"_
In Finland, also, things were stirring. The Soviet of Helsingfors
and the _Tsentrobalt_ (Central Committee of the Baltic Fleet),
jointly proclaimed a state of siege, and declared that all attempts
to interfere with the Bolshevik forces, and all armed resistance to
its orders, would be severely repressed. At the same time the
Finnish Railway Union called a countrywide general strike, to put
into operation the laws passed by the Socialist Diet of June, 1917,
dissolved by Kerensky....
Early in the morning I went out to Smolny. Going up the long wooden
sidewalk from the outer gate I saw the first thin, hesitating
snow-flakes fluttering down from the grey, windless sky. "Snow!"
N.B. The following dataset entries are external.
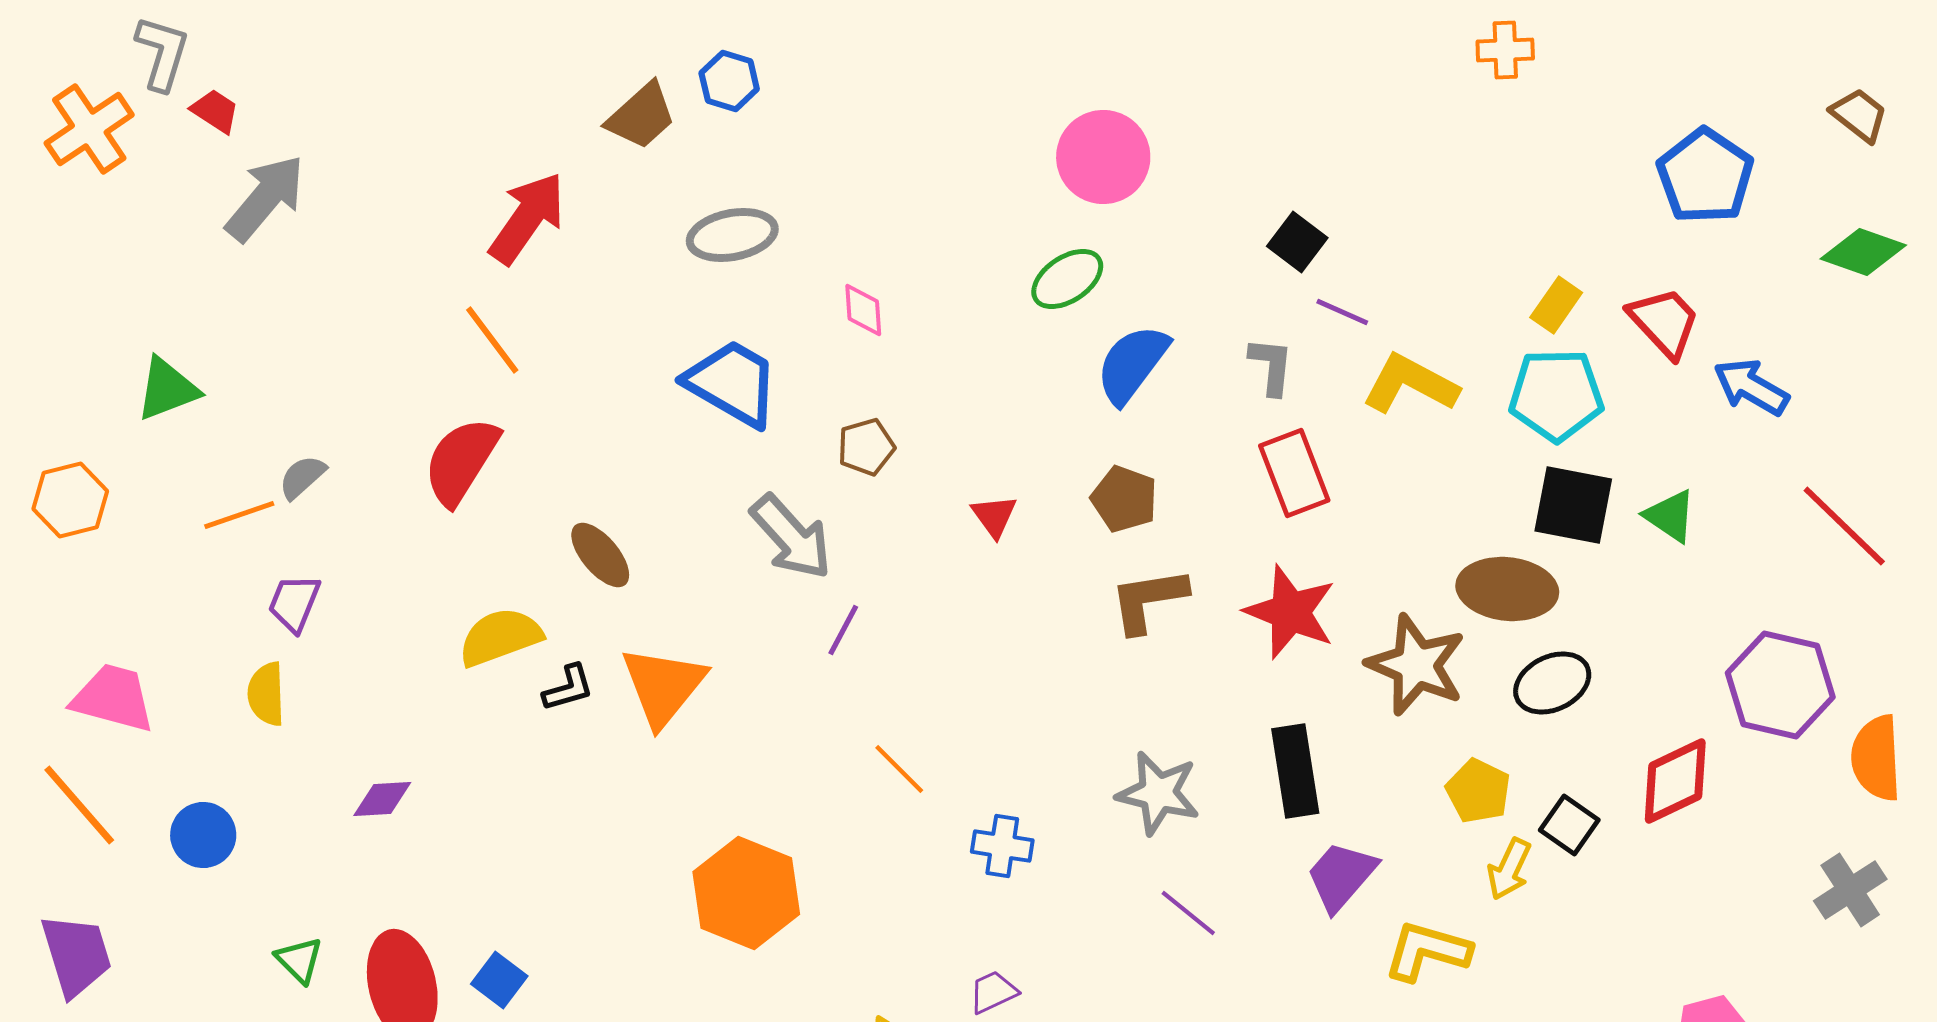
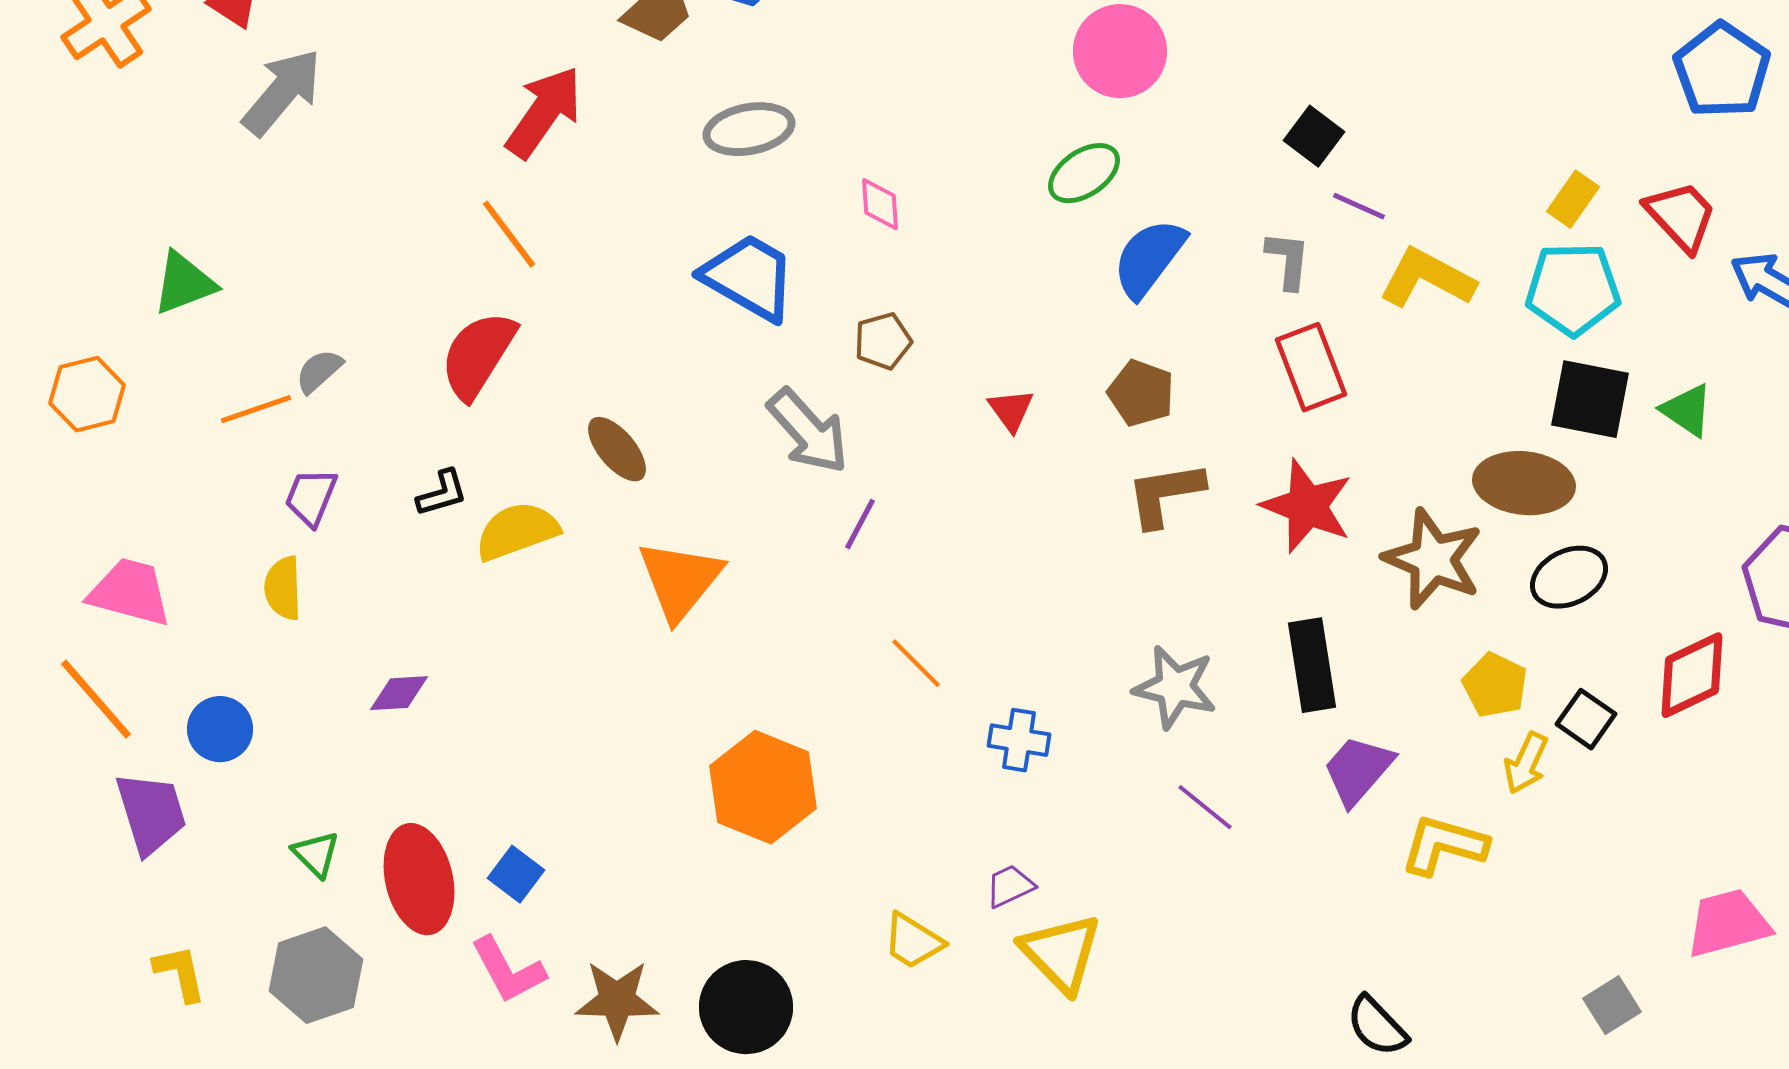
black L-shape: (568, 688) -> (442, 493), moved
purple trapezoid: (76, 955) -> (151, 813), moved

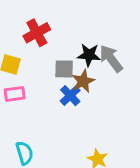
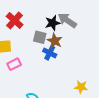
gray square: (64, 69) -> (40, 37), turned 32

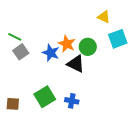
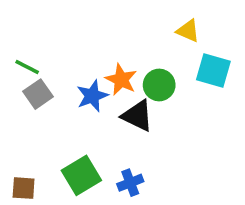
cyan square: (118, 39) -> (213, 71), turned 36
blue star: (51, 53) -> (92, 96), turned 30
blue cross: (72, 101) -> (130, 183), turned -32

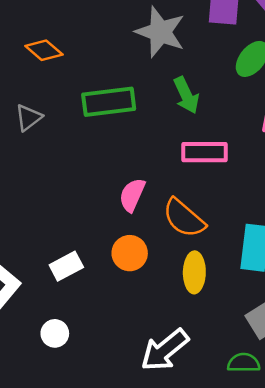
cried the soldier at the door, grinning with delight. "Good for the
health!" Inside, the long, gloomy halls and bleak rooms seemed
deserted. No one moved in all the enormous pile. A deep, uneasy
sound came to my ears, and looking around, I noticed that everywhere
on the floor, along the walls, men were sleeping. Rough, dirty men,
workers and soldiers, spattered and caked with mud, sprawled alone
or in heaps, in the careless attitudes of death. Some wore ragged
bandages marked with blood. Guns and cartridge-belts were scattered
about.... The victorious proletarian army!
In the upstairs buffet so thick they lay that one could hardly walk.
The air was foul. Through the clouded windows a pale light streamed.